Try it
Please render the listing below as a numbered list with blank lines omitted, and leave the pictures out of your answer.

Provided data
§
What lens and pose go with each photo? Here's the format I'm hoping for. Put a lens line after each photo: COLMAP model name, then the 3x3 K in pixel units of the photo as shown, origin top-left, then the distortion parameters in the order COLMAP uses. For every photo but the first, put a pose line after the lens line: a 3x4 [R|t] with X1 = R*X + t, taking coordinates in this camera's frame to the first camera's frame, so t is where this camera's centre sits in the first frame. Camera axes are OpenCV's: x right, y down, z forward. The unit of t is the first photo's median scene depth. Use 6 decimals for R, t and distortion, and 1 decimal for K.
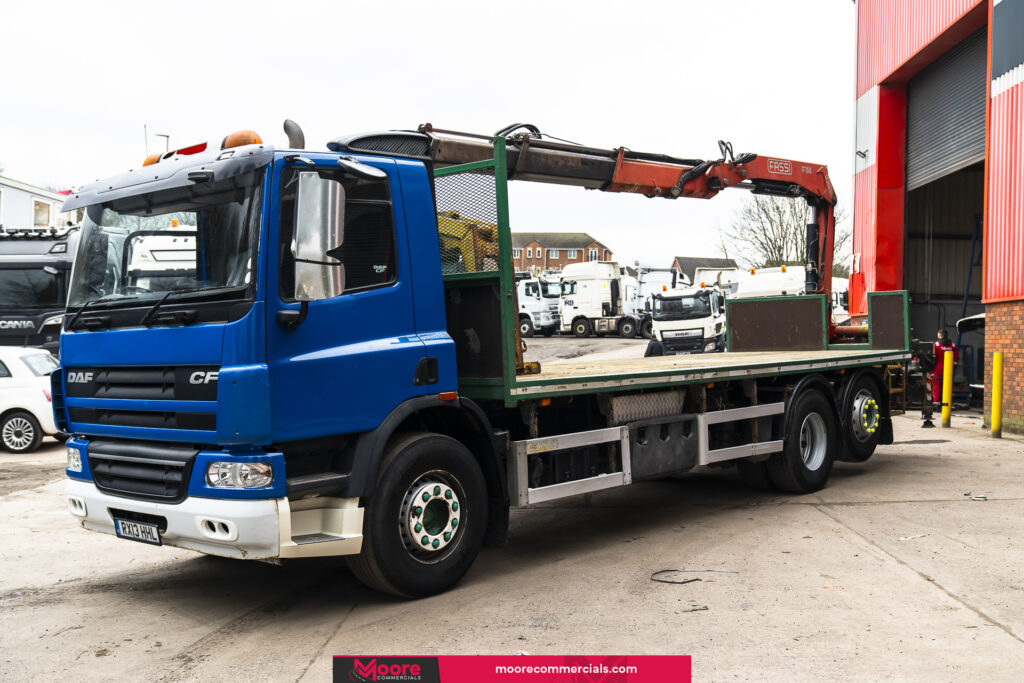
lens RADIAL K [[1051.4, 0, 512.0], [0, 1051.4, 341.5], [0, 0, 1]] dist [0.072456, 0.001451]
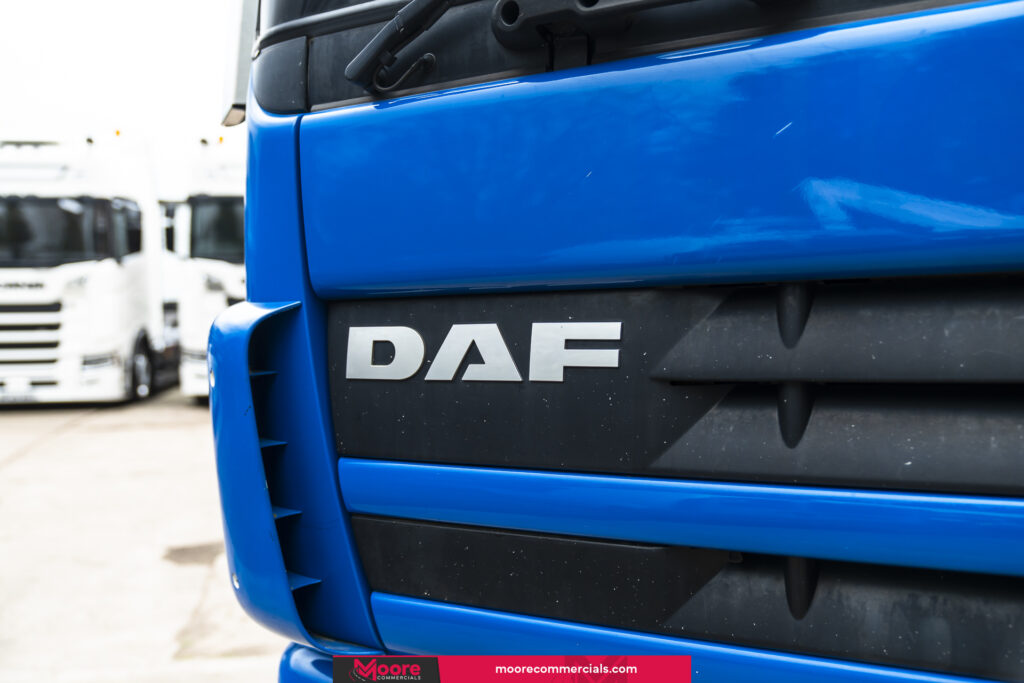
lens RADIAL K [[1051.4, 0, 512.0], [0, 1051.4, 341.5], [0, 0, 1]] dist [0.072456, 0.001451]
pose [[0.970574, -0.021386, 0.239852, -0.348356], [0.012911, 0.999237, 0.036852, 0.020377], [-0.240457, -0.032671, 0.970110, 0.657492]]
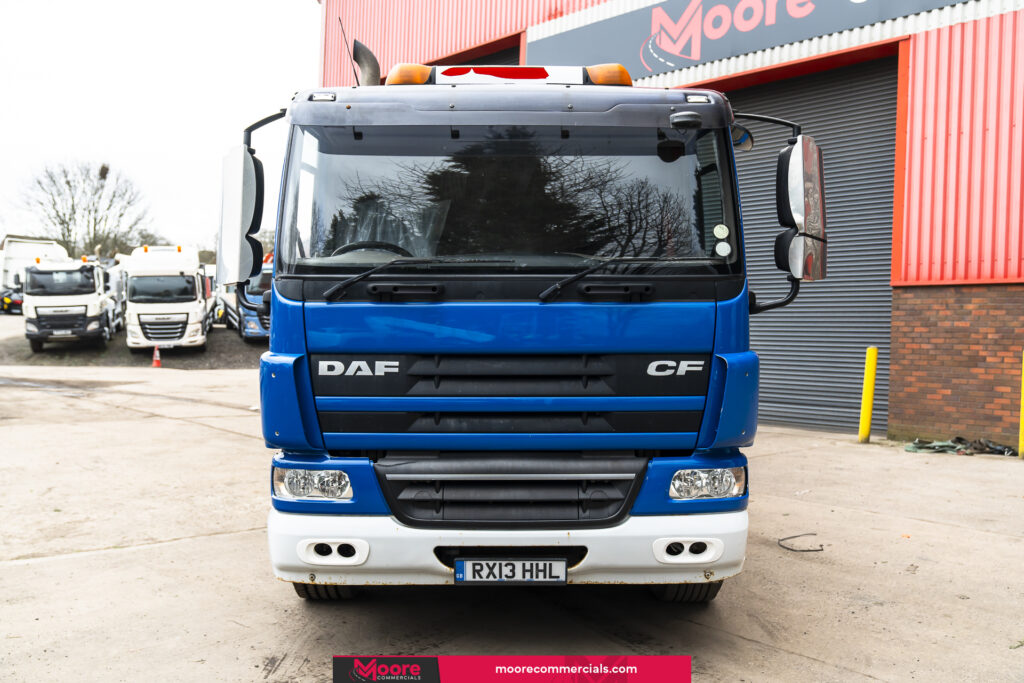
§
Answer to this exercise
1. What lens and pose go with each photo? Here's the format I'm hoping for. Put a lens line after each photo: COLMAP model name, then the 3x3 K in pixel units of the photo as shown, origin top-left, then the distortion parameters in the order COLMAP uses. For every photo but the first, put a pose line after the lens line: a 3x4 [R|t] with X1 = R*X + t, taking coordinates in this camera's frame to the first camera's frame, so t is where this camera's centre sits in the first frame. Camera axes are OpenCV's: x right, y down, z forward. The unit of t is the first photo's median scene depth. Use 6 decimals for R, t and distortion, and 1 decimal for K.
2. lens RADIAL K [[1051.4, 0, 512.0], [0, 1051.4, 341.5], [0, 0, 1]] dist [0.072456, 0.001451]
3. lens RADIAL K [[1051.4, 0, 512.0], [0, 1051.4, 341.5], [0, 0, 1]] dist [0.072456, 0.001451]
4. pose [[0.970574, -0.021386, 0.239852, -0.348356], [0.012911, 0.999237, 0.036852, 0.020377], [-0.240457, -0.032671, 0.970110, 0.657492]]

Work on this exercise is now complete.